For another thing, every blogger I found was going it alone- no baby, children or husbands on board. In our case, it’s our whole family, all four of us, which does indeed give me nightmares that I am torturing our children and giving them future eating complexes and therapy fodder, thanks for asking. But it seemed pretty much useless to me to do anything otherwise- we are a family, we eat as a family. If we can’t do this together- and if we can still remains to be seen- then that’s a more valuable insight to me than anything I could ever do successfully all by myself.

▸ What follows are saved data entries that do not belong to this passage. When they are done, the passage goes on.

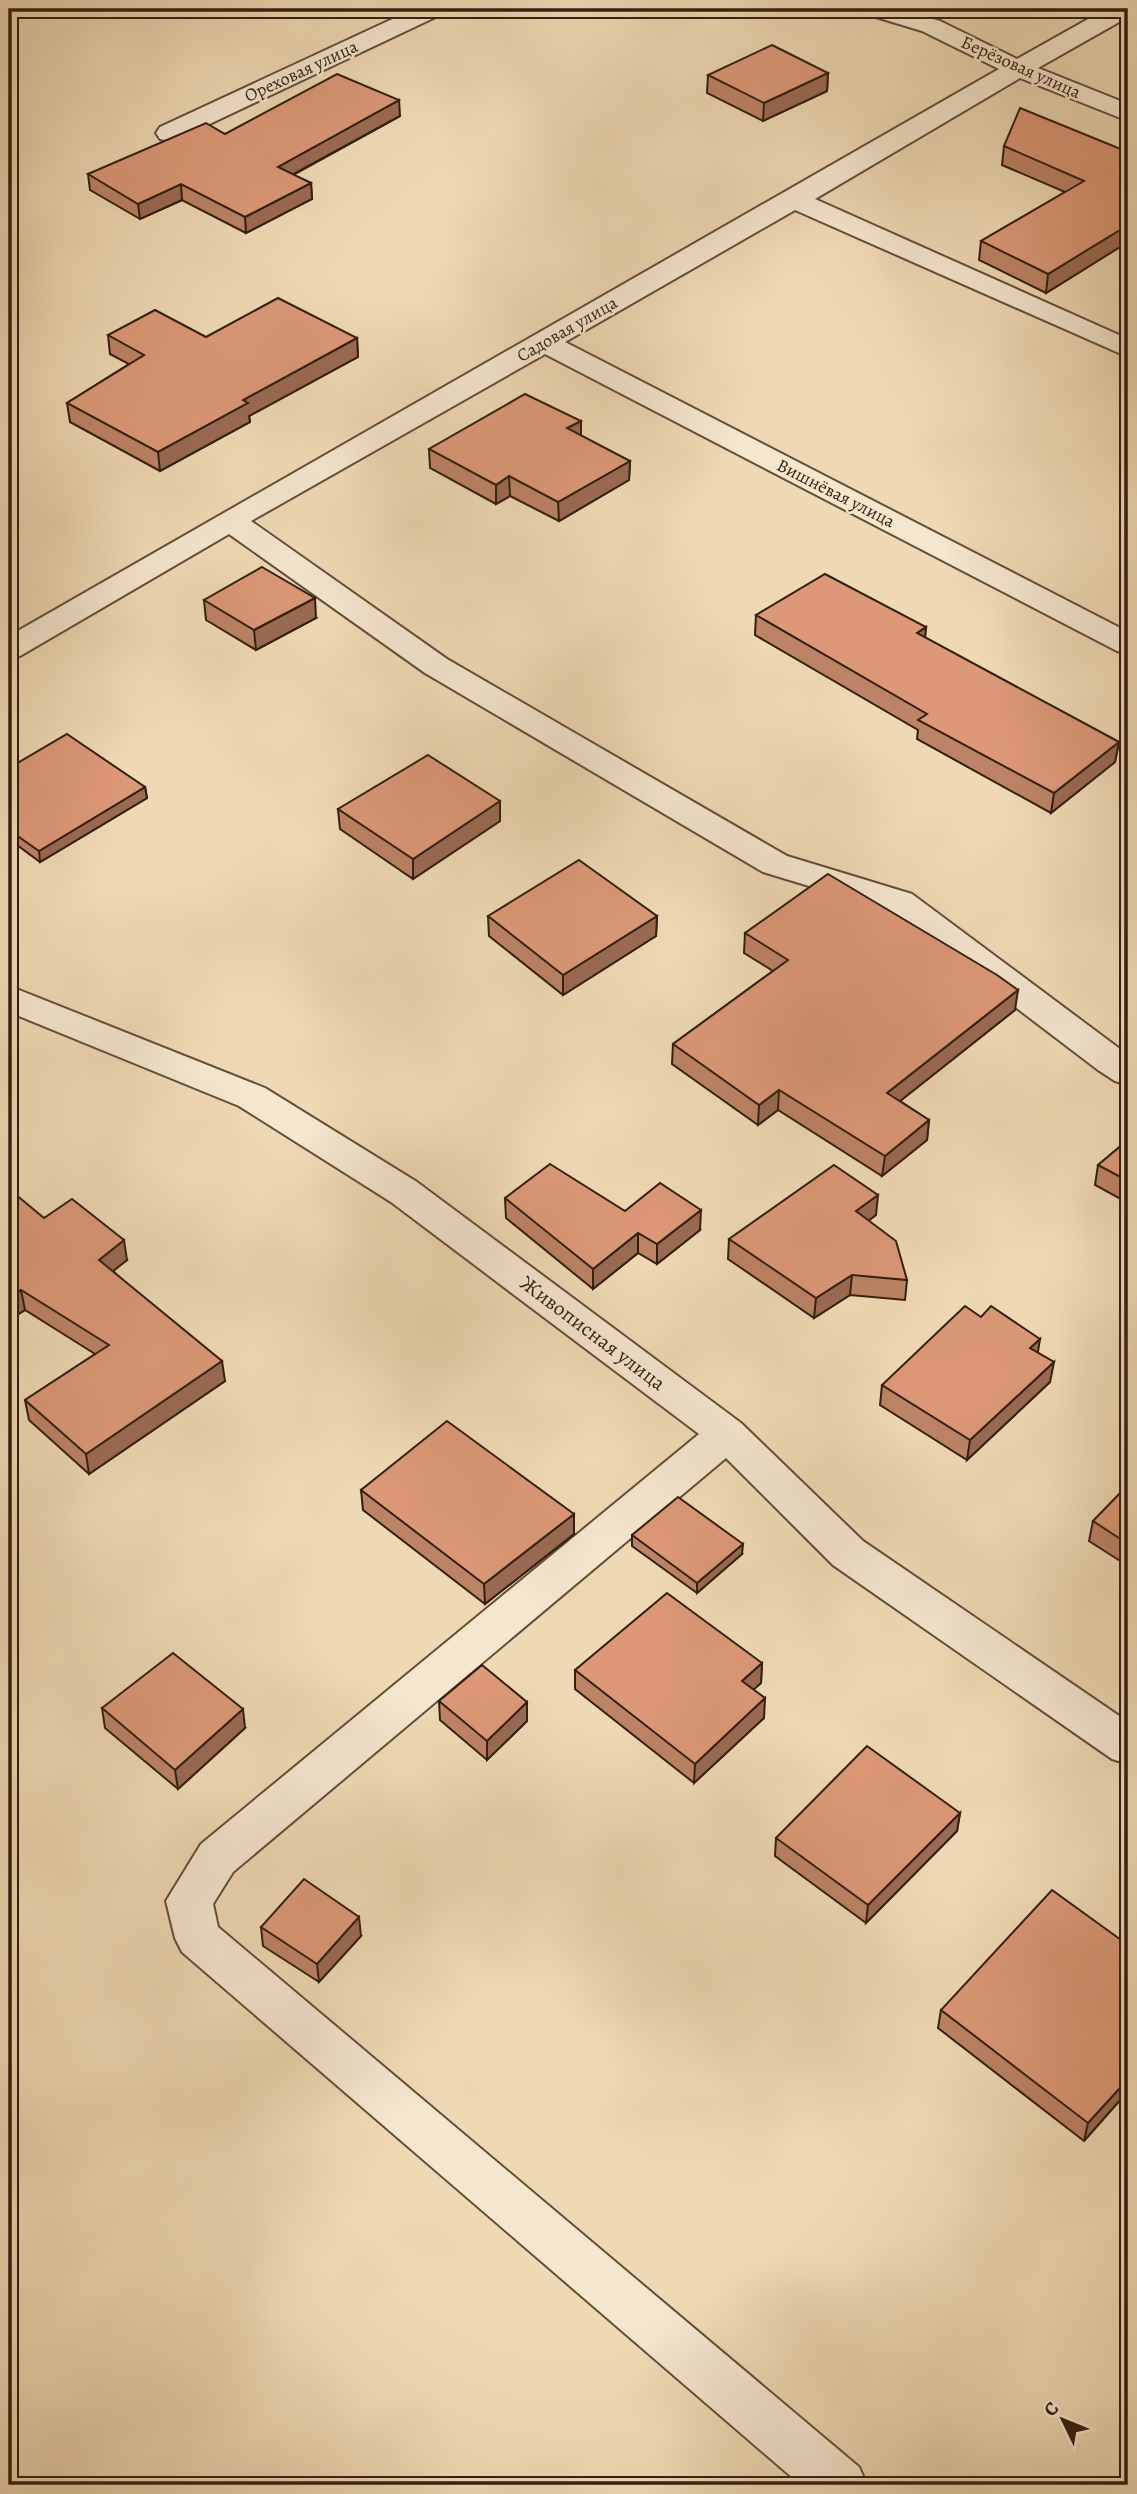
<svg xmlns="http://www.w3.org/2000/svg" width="1137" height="2494" viewBox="0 0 1137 2494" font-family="Alegreya,serif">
	<rect width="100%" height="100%" fill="#efd9b4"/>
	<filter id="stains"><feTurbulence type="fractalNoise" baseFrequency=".00286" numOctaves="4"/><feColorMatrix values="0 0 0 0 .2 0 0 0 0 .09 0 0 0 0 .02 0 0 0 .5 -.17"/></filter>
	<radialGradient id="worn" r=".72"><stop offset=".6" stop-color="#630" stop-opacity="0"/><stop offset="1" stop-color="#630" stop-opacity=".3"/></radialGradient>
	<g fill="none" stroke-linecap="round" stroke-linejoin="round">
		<!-- minor casing -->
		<g stroke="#624d39" stroke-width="4">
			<g id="minor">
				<polygon points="414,9 445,9 442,14 178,139 169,141 160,139 156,133 160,127"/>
				<polygon points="863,9 900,9 940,21 1017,59 1106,9 1128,9 1128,17 1038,68 1128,104 1128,121 1020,78 815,199 1128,339 1128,357 795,210 565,342 1128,632 1128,654 1117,651 545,354 251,521 447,659 787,856 912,894 1128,1055 1128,1085 1115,1081 1098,1070 888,910 763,872 425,673 229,534 20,656 9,659 9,636 999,69 922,31 866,14"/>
				<polygon points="9,986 265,1088 417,1182 741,1423 863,1541 1128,1722 1128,1764 1112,1759 833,1565 726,1458 233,1872 213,1904 218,1927 859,2467 867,2485 801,2485 182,1952 175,1938 166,1901 201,1844 699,1434 391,1202 239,1106 9,1012"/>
			</g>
		</g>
		<!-- minor -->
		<use href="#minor" fill="#f5e6ce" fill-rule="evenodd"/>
	</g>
	<!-- wall -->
	<g fill="#bd8366" stroke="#331e10" stroke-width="2">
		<polygon points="828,73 827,91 763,121 707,93 708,75"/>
		<polygon points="400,116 293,175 311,183 312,199 246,233 182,200 140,219 90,190 88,174 225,134"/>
		<polygon points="1004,146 1128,152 1128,242 1046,293 979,260 981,241 1065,192 1002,165"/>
		<polygon points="108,335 206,337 357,338 358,357 249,416 250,422 160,471 70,422 67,403 129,364 110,354"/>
		<polygon points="581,421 581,436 630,461 629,480 559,521 510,496 496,504 430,468 429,449"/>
		<polygon points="204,600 316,618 256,650 206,620"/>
		<polygon points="756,615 926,627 925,638 1119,742 1115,762 1051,813 917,739 918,730 755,635"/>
		<polygon points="9,768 145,787 147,798 40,862 9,839"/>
		<polygon points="500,801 500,821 413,879 340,829 338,809"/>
		<polygon points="488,916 657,916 656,936 563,995 489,936"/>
		<polygon points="745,933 1015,1010 900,1101 929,1120 927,1140 882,1176 778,1110 758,1125 672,1064 673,1044 773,971 744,953"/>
		<polygon points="1128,1140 1128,1203 1095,1185 1098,1165"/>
		<polygon points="505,1198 625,1211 700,1230 657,1264 638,1253 593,1289 506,1218"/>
		<polygon points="876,1215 869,1220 907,1280 905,1300 850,1295 814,1318 728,1259 729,1239"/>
		<polygon points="44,1218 127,1260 113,1271 225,1381 89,1474 29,1420 25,1400 95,1354 25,1310 9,1320"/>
		<polygon points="1038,1352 1050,1382 967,1460 880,1405 882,1385"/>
		<polygon points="1128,1485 1128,1566 1089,1541 1093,1521"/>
		<polygon points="361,1490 574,1534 485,1604 363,1510"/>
		<polygon points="632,1535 742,1554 697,1593 632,1546"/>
		<polygon points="762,1663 761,1683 753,1689 764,1718 694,1783 575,1689 575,1670"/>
		<polygon points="439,1701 527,1702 527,1721 487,1760 440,1720"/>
		<polygon points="102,1708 245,1728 178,1789 105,1728"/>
		<polygon points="960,1813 957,1831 866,1923 775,1856 776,1838"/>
		<polygon points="261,1927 361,1936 319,1982 263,1946"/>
		<polygon points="941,2010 1128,2091 1084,2141 938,2028"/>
	</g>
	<!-- shaded-wall -->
	<g fill="#9a6a53" stroke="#331e10" stroke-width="2">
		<polygon points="828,73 827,91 763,121 764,103"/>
		<polygon points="399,100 400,116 279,182 278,167"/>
		<polygon points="311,183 312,199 246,233 245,217"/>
		<polygon points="181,184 182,200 140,219 138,204"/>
		<polygon points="1128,225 1128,242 1046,293 1048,274"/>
		<polygon points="357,338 358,357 249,416 250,422 160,471 158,452 243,400"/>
		<polygon points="581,421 581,440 567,428"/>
		<polygon points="630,461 629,480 559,521 558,502"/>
		<polygon points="509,476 510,496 496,504 496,485"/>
		<polygon points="315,598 316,618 256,650 254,630"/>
		<polygon points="926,627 924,647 917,633"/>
		<polygon points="1119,742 1115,762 1051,813 1054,793"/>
		<polygon points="145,787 147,798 40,862 39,851"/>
		<polygon points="500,801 500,821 413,879 413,859"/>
		<polygon points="657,916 656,936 563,995 563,975"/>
		<polygon points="1018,990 1015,1010 885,1113 887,1093"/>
		<polygon points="779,1090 778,1110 758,1125 759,1105"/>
		<polygon points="929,1120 927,1140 882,1176 885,1156"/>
		<polygon points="878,1195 876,1215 855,1231 856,1211"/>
		<polygon points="701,1210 700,1230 657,1264 657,1244"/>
		<polygon points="638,1233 638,1253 593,1289 593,1269"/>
		<polygon points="124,1240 127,1260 102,1280 99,1260"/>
		<polygon points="852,1275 850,1295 814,1318 816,1298"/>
		<polygon points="21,1290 25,1310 9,1320 9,1298"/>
		<polygon points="1040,1339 1037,1358 1030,1348"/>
		<polygon points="222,1361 225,1381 89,1474 86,1454"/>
		<polygon points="1054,1362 1050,1382 967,1460 970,1440"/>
		<polygon points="574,1514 574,1534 485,1604 484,1584"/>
		<polygon points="743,1544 742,1554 697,1593 697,1583"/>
		<polygon points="762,1663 761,1683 741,1701 742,1681"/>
		<polygon points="765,1698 764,1718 694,1783 695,1764"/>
		<polygon points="527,1702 527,1721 487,1760 487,1741"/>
		<polygon points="243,1709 245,1728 178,1789 175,1770"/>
		<polygon points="960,1813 957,1831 866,1923 868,1905"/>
		<polygon points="359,1917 361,1936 319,1982 317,1964"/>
		<polygon points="9,2007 12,2019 9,2022"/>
		<polygon points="1128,2079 1128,2091 1084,2141 1088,2123"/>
	</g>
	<!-- building -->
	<g fill="#dc9877" stroke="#331e10" stroke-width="2">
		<polygon points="772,45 828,73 764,103 708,75"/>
		<polygon points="337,74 399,100 278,167 311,183 245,217 181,184 138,204 88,174 206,123 225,134"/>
		<polygon points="1020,108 1128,152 1128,225 1048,274 981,241 1084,181 1004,146"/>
		<polygon points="278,298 357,338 243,400 248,403 158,452 67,403 144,355 108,335 155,310 206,337"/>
		<polygon points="525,394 581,421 567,428 630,461 558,502 509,476 496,485 429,449"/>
		<polygon points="262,567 315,598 254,630 204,600"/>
		<polygon points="825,574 926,627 917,633 1119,742 1054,793 918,720 927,714 756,615"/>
		<polygon points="67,734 145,787 39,851 9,830 9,768"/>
		<polygon points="428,755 500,801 413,859 338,809"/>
		<polygon points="579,860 657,916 563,975 488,916"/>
		<polygon points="828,874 997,975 1018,990 887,1093 929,1120 885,1156 779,1090 759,1105 673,1044 788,960 745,933"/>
		<polygon points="1128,1140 1128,1181 1098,1165"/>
		<polygon points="550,1164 625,1211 660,1183 701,1210 657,1244 638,1233 593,1269 505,1198"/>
		<polygon points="834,1165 878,1195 856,1211 896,1241 907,1280 852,1275 816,1298 729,1239"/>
		<polygon points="9,1189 44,1218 72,1199 124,1240 99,1260 222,1361 86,1454 25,1400 109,1345 21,1290 9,1298"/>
		<polygon points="965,1306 981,1317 991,1306 1040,1339 1030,1348 1054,1362 970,1440 882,1385"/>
		<polygon points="447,1421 574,1514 484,1584 361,1490"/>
		<polygon points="1128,1485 1128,1544 1093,1521"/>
		<polygon points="678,1497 743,1544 697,1583 632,1535"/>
		<polygon points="667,1593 762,1663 742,1681 765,1698 695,1764 575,1670"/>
		<polygon points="173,1653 243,1709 175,1770 102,1708"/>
		<polygon points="482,1665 527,1702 487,1741 439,1701"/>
		<polygon points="867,1746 960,1813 868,1905 776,1838"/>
		<polygon points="304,1879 359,1917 317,1964 261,1927"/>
		<polygon points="1052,1890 1128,1945 1128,2079 1088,2123 941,2010"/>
	</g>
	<g text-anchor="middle" stroke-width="5" stroke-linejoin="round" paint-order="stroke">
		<!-- far-street labels -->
		<g font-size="18" fill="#331e10" stroke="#f5e6ce">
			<text transform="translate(1021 67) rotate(24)" y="6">Берёзовая улица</text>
			<text transform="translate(301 71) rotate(-25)" y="6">Ореховая улица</text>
			<text transform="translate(567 329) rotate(-30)" y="6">Садовая улица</text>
			<text transform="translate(836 493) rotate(27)" y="6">Вишнёвая улица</text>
		</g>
		<!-- street labels -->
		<g font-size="21" fill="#331e10" stroke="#f5e6ce">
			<text transform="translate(593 1333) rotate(37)" y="7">Живописная улица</text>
		</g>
	</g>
	<!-- margin -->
	<rect width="1137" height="2494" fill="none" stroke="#efd9b4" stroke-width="35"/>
	<rect x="10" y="10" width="1116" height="2473" fill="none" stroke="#331e10" stroke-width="3.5"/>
	<rect x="18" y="18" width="1102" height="2459" fill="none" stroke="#331e10" stroke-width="2"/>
	<!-- north arrow -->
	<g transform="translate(1063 2420) rotate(313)" stroke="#f5e6ce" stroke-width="5" paint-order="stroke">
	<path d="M0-5L12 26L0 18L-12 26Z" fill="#331e10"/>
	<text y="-10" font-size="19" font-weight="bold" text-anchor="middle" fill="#331e10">С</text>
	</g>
	<rect width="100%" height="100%" filter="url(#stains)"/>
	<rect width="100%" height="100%" fill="url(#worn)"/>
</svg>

So I have to say, the fact that our project is forging, perhaps, some new ground makes me feel pretty good. Alone. But good.

A Year of No Sugar: Post 12

Avoiding certain foods reminds me of being pregnant. When I found out I was pregnant- both times- I commenced the time-honored tradition of beginning to mildly lose my mind. Immediately, on the advice of my small library of pregnancy books, I swore off alcohol and caffeine. Also jaywalking, swimming within twenty minutes of eating and watching any form of reality television. And both times it was the beginning that was memorably rough, trying to get used to the idea that something I regularly consumed and enjoyed was- whoops!- off the table. “Yes, I’d love a glass/cup of…of… I mean, uh, no. Thank you.”

And as any woman who has been pregnant can tell you, one experiences hunger as if it is a brand new sensation. After my fourteenth snack of the day I’d go to bed and have vivid dreams about food in which I’m pretty sure I salivated and chewed in my sleep.

I craved sweets, chocolate in particular, but every time I took a bite of anything chocolatey the most peculiar thing happened: it would turn to dust in my mouth. Literally, it tasted as appetizing as wallpaper paste. So other desserts became, of course, quintessentially important.

Thus, one of my most memorable pregnant moments occurred at my cousin Gretchen’s surprise fortieth birthday party for her husband Randy. I was feeling large and uncomfortable, and the 2 1/2 hour drive to get there seemed much longer. I recall floating my blimp-like self down to the ladies room for what was my ninth or tenth visit, when I was offered a beautiful slice of pastry- a Napoleon- by a passing waiter. Since I thought it perhaps in questionable taste to bring my dessert into the bathroom with me to pee, I demurred; I’d wait till I was back at my table.

Big mistake. Huge. By the time I returned to my table there were no beautiful, fluffy, shiny little slices of Napoleon left. All gone. The alternative? Chocolate cake.

I sat in watery-eyed silence and longingly, resentfully watched the guests at my table eat their desserts. How could they? I wondered with my pregnant-lady brain. I stopped just shy of sending my husband to announce from the balcony that there was a pregnant lady emergency and would some kind soul be willing to donate their Napoleon to a good cause?

I kid you not: I have never cared about a piece of food in my life as much as that untouchable Napoleon. So much of one’s pregnancy is spent feeling hungry for some unnamable something that when you actually find the thing that will satisfy that hunger- it is as if the clouds have parted and the heavenly choir is singing. Then to have it snatched away…? It was almost more than my hormone-addled brain could take. I was on the verge of tears in the car on the way home. I couldn’t stop thinking about how deprived I felt; how I should’ve taken dessert with me to the bathroom; how unfair it was for everyone to have dessert but me. At that moment it seemed as if the big hole in my middle that would remain hungry and incomplete… forever. All I can say is that those guests were lucky I wasn’t armed.

Of course looking back it all seems so ridiculous. Crying over a pastry? I have no idea what actual hunger really feels like- the kind that comes from genuine deprivation, and for that I am supremely grateful. It’s because I am lucky enough to have enough food on a daily basis that I can make the privileged decision to carry out an experiment such a sugar-less year in the first place.

Nonetheless it’s also worth noting the amazing power food and our brain can exert over us- when you live in a land of plenty it is certainly easy to forget.